While it may not seem very exciting from reading my synopsis, there is something about this show that grips me. Perhaps it is the battle for life, the determination of the doctors to cheat death with their medical genius. Perhaps it's my love hate relationship with the anti social Maverick Dr House who is constantly defying authority and offending everyone in his path, yet always somehow saves the day. Whatever the case there is something that leaps inside of me when a patient leaves that hospital full of life and I am sure I am not alone in this. There is probably something inside all of us that yearns to see life preserved.

That's why death is not an easy subject and letting something die seems a very odd thing to do. Despite this the Bible tells us that there are times in life where it is appropriate, even important, to let something die.

In John 12:24 Jesus says to his disciples:

'I tell you the truth, unless a grain of wheat falls to the ground and dies, it remains only a single seed.

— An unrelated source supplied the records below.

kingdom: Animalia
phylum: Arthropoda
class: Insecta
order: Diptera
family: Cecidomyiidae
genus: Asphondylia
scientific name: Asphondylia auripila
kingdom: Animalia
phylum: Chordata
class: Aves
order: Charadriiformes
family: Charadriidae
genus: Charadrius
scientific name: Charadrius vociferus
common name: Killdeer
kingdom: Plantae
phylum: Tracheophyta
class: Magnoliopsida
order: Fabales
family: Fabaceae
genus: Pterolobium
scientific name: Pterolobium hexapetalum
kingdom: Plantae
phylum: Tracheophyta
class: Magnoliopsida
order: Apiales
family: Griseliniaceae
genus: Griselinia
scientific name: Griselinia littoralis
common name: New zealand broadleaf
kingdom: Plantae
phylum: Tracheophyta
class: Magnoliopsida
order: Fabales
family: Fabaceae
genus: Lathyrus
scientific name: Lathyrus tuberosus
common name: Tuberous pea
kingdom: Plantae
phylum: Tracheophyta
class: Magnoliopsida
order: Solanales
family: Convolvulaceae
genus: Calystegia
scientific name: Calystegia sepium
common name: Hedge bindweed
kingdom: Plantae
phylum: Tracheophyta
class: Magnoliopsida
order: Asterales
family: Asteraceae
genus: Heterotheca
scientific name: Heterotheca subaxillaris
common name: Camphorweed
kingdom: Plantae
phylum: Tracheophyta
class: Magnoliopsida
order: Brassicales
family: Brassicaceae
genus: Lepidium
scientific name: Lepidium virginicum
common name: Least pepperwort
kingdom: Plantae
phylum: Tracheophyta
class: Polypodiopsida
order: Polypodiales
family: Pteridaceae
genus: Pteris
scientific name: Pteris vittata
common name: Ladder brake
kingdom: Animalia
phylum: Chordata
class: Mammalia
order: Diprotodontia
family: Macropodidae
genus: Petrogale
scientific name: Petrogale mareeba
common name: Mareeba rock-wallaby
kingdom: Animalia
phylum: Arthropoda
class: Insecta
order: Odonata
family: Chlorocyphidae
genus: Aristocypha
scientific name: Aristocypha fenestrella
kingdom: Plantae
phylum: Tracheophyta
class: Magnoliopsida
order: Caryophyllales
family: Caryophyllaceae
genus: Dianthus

But if it dies, it produces many seeds.'

He then goes on to say something even more puzzling!

'The man who loves his life will lose it, while the man who hates his life in this world will keep it for eternity. Whoever serves me must follow me; and where I am, my servant will be'.

In Mark 8:34 we hear it like this:

'If anyone would come after me, he must deny himself and take up his cross and follow me. For whoever wants to save his life will lose it, but whoever loses his life for me and the gospel will save it'.

Now, at the time Jesus said these things he was actually preparing for his own death. The disciples probably didn't fully understand it at the time, but Jesus in effect was saying, 'guys, if you are really up for following me, stop trying to save your precious lives. It's no good! Let your life go. Follow me in laying it down, that's when you will really start living'.

What a massive challenge!

Everything in this world is telling us to fight for our lives, to get all we can, to take hold of every opportunity, to climb the ladder, yet here Jesus is saying forget it. Die!

So what does it mean for us to die?

Obviously God is not asking us all to buy a couple of planks from the hard wear store, make a cross and get up on it. It's more about us changing the way we live. Living a life that says, 'instead of doing everything possible to get things my way, I am letting go, handing the controls over to God and saying 'game on'.